Amounts and Application
The amount of recommended alum in treating pond water varies slightly. The Kansas Department of Wildlife and Parks says that alum is acidic. If the pond water is acidic (low pH) or is soft, first add about 20 pounds of hydrated lime (calcium hydroxide) to each acre-foot of water---the volume of water, 43,560 cubic feet, that will cover 1 acre to a depth of 1 foot. To determinate acre-feet, multiply the width of the pond in feet times the length times the average depth. Dissolve the alum in water. Using small boats, quickly spray about 50 pounds of alum for each acre-foot of water. Do this on a calm day. Wind will cause waves to break up the mass of alum, preventing it from settling.
The Ohio State Department of Natural Recources says if the level of pH drops below 7, then add 50 pounds of hydrated lime for each surface acre. Ohio recommends 25 to 50 pounds of alum per acre-foot. An initial treatment 25 pounds per acre-foot should clear the water in a few hours.
If there is no change after one day, add another 25 pounds per foot acre. The Ohio resource managers say the best way to do this is with a sprayer in a small boat. In large ponds, pour the alum into the prop wash of the boat's outboard motor.

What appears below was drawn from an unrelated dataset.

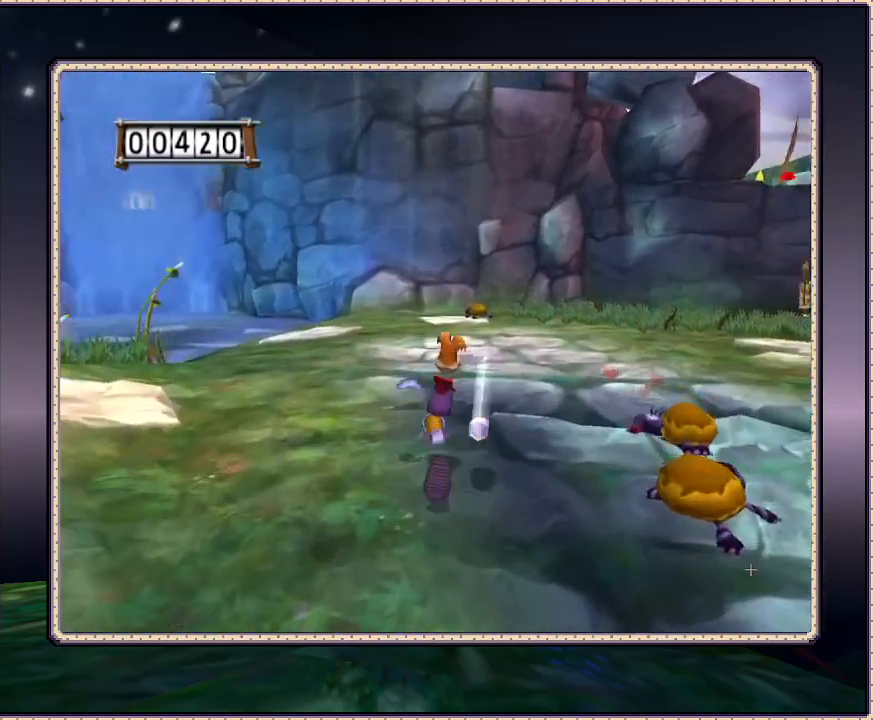
{"buttons": ["SQUARE", "DPAD_UP"], "events": []}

The Mississippi Department of Wildlife Fisheries and Parks tests four 1-gallon containers of pond water, adding 1 tbsp. of alum mixed with water to the first, 2 tbsp. to the second, 3 to the third and 4 to the fourth. The containers are checked 12 hours later. The container with clear water at using the smallest amount of alum determines the application for a particular pond. For each tbsp. used, Mississippi adds 30 pounds of alum and 13 pounds of hydrated lime per acre-foot.
The Virginia Cooperative Extension service recommends 150 to 300 pounds of alum per acre. Low acidity rates of soft water should be countered by a ratio of one part alum to half part limestone. The chemicals should be sprayed or poured into the prop wash.